Tuesday, October 16, 2007

Alexis Dun Laoghaire

Alexis Bar and Grill
17/18 Patricks Street, Dun Laoghaire, Co. Dublin Tel: (01) 280 8872
Tu-Fri: 12.30 - 2.30, 5.30 - 10.00. Sat: 5.30 - 10.00. Sun: 12.30 - 3.00pm, 5.30 - 9.00

Alexis Bar and Grill in Dun Laoghaire is named after famous 19th century French chef Alexis Benoit Soyer who ran canteens for the poor in London and in Dublin during the famine, providing nutritious food at knockdown prices.

Well we are no longer poor but we still need good quality nutritious food at knockdown prices – and this is exactly what Alexis does very well.

The room is bright, modern and open plan and on Saturday evening last there were families, couples and small and large groups of friends of all ages all happily tucking in.

We arrived as evening service was beginning and with only a handful of the 90 tables filled. There is only one bad table in the restaurant as far as I could tell and of course that is where we were placed – right beside the busy staff cloakroom on the edge of a banquette. We asked if we could be moved, particularly as we had promised to be gone by around 7pm, and were told no. Just no. With a bit of forcefulness however we got our way.

The rather curt attitude of staff continued during the meal but this was really only a minor irritation and was relatively easily ignored.

The menu is short and to the point with many dishes doubling as starters and main courses. Encouragingly suppliers are listed on the menu, as is a declaration of intent to “source where we can organic free range produce.”

Among the dishes we could have ordered included bistro classics such as confit of duck terrine, smoked haddock tartlet, roast duck with plum sauce, mushroom risotto and slow roasted belly of pork with apple compote.

We started with a half portion of Spinach and Ricotta & Fresh Ham Ravioli with Parmesan, Tomato Pesto and Petit Salad for €8.50 plus a Potted Local Shrimp & Crab with Alexis’ Homemade Brown Bread & Summer Salad at €9.50.

The flavours in the ravioli starter were quite fine with enough complexity and subtlety to make this a successful dish but it was marred by the fact the ham in the ravioli was still cold and the pasta itself a little stodgy. Having said that the solid flavours and the excellent salad leaves meant that I ate it all and might even order it again on my next visit (yes, I will be back).

The brown bread with the potted shrimp (potted with butter in a ramekin) was solid fare with decent fresh brown bread and again quality well-dressed leaves.

For mains I ordered Harry Buckley’s Free Range Grilled Rib Eye of Beef, Gratin Potatoes, Café de Paris Butter €22.50. The steak was almost an inch thick, rare as requested, with good flavour and virtually perfect Gratin potatoes – crispy top and thin creamy slices of potato. The café de paris butter appeared to be flavoured with tangerine (or more likely Satsuma) rind and was not to my taste but was easy enough to push aside.

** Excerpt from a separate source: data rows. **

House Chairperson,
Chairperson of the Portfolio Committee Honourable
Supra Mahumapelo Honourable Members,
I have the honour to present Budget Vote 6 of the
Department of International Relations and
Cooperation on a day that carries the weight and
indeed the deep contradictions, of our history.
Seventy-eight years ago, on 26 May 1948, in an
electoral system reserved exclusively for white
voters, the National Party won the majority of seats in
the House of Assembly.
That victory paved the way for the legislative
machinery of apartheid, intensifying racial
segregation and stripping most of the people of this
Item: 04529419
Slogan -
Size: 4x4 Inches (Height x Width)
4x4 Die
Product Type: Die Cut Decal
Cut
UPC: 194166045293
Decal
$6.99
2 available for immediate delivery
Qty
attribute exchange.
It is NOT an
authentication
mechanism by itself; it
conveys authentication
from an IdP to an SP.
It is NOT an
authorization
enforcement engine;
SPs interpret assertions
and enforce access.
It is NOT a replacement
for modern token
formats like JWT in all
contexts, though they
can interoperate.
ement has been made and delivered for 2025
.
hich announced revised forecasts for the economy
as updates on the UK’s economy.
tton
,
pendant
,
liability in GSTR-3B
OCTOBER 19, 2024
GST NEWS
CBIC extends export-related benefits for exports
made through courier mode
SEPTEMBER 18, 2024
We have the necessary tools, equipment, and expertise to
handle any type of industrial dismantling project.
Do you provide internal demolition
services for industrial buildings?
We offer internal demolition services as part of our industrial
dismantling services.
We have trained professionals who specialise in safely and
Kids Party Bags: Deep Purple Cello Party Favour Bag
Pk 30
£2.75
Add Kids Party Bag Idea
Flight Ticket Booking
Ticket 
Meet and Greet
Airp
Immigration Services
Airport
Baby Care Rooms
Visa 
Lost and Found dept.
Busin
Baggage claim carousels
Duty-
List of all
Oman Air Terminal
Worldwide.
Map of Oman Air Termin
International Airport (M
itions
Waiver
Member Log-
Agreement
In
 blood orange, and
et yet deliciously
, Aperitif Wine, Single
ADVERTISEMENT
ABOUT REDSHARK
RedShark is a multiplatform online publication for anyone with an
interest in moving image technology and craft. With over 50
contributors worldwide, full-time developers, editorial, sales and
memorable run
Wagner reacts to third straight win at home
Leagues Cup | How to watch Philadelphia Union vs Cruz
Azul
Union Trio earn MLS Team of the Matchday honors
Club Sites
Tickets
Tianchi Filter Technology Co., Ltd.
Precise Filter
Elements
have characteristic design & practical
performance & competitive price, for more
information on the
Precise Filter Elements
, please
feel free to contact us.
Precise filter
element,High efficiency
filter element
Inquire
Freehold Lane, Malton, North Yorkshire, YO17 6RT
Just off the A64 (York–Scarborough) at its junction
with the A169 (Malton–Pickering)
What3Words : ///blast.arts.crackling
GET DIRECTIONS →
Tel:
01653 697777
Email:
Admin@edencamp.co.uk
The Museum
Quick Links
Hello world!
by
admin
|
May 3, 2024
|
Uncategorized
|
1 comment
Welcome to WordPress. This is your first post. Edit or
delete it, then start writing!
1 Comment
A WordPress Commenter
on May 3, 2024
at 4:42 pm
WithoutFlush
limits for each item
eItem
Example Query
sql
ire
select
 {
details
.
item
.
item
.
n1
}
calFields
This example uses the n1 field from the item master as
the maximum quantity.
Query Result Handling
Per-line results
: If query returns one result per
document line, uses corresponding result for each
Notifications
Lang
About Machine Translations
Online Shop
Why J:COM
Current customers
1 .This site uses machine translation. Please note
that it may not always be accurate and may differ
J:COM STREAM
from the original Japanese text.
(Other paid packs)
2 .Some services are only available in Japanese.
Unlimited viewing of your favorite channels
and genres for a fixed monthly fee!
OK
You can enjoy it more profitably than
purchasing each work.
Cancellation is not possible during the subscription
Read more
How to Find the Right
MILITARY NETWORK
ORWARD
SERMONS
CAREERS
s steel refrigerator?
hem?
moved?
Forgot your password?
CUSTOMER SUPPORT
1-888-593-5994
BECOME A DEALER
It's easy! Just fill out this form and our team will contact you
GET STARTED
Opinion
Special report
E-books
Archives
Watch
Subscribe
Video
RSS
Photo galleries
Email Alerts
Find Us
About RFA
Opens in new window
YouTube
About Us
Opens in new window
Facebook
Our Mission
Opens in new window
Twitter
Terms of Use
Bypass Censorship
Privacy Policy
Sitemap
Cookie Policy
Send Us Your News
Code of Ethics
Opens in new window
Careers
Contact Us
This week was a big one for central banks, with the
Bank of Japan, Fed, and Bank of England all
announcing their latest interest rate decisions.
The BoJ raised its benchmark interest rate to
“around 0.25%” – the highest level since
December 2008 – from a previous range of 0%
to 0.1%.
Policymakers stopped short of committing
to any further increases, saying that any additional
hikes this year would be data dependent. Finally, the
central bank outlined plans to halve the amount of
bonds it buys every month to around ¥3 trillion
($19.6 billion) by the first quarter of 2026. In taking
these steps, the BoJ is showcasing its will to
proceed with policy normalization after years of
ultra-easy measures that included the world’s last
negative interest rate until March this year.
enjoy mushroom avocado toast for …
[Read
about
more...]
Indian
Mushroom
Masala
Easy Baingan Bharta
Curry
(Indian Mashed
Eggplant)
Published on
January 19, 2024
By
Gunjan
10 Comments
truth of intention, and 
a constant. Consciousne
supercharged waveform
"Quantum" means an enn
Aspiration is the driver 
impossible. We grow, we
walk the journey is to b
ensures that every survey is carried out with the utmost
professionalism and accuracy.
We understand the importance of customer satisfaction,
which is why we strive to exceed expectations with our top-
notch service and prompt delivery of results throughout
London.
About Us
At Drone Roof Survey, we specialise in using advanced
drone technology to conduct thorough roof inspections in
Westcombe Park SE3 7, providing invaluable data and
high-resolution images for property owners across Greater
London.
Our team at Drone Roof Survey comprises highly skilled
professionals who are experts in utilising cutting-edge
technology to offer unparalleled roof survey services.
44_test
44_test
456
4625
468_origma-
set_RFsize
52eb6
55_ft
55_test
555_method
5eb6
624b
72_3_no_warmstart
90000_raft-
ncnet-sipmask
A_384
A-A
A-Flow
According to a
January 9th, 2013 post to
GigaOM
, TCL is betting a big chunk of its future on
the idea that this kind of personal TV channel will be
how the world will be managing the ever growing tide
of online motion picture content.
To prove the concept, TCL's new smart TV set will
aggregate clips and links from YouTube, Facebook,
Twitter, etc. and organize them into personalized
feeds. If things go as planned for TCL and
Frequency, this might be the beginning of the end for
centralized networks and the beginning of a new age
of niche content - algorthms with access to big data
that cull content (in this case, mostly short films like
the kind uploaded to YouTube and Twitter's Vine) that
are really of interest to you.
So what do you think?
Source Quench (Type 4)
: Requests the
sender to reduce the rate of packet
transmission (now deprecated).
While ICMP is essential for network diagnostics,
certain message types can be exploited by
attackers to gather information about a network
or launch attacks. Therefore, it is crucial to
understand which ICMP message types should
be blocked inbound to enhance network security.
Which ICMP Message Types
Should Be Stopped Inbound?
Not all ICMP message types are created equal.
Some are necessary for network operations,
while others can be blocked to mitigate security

The bargain of the meal was the very generous portion of Baked Shoulder of Lamb “Nicoise” cooked with olives, tomatoes and herbs at a mere €15.50. The lamb was melt in the mouth tender, and the combination of braising flavours were complementary, without in any way overwhelming the delicate flavours of the lamb. The accompanying mash was declared by my charming wife to be: “as good as it gets – and better than yours by the way!” A perfect dish.

A separate mention must go to our side order of home made chips which were thin, crispy and perfectly seasoned, and at a mere €3 deserve to be ordered with every course including dessert.

Desserts are a mere €5.50 so we ordered three… Warm Chocolate Brownie with Vanilla Ice Cream was exactly as you would wish – rich, sticky, moist hot brownie with cool flavourful ice cream. Fresh Poached Peach Melba with Vanilla Ice Cream was also classic (if understandably served without the ice-sculpture swan) with good quality peach and tangy raspberry sauce. Fresh Fruit Tart, Crème Anglaise could have been better as the pastry was a little spongy and the crème pâtissière a little bland and light on vanilla, but it was still pretty damn good.

The wine list is another bargain point with a short but carefully chosen selection of wines beginning under €20 and with most under €30. How many wine lists, even those that run to 30 pages, include Argentinian Viognier, Torrontes and Sangiovese, Minervois, Dao, Ribero, Priorat, Bierzo, and Brouilly - not to mention two quality rosé’s and an Austrian Gruner Veltliner? Our bottle of Dao Quinta de Cabriz at €23 was ripe and soft and a perfect match for the lamb and steak. The glass of Soave was a little light but still a good foil for the shrimp.

Final bill was just €109 - one of the cheapest meals of this quality I have had in Dublin.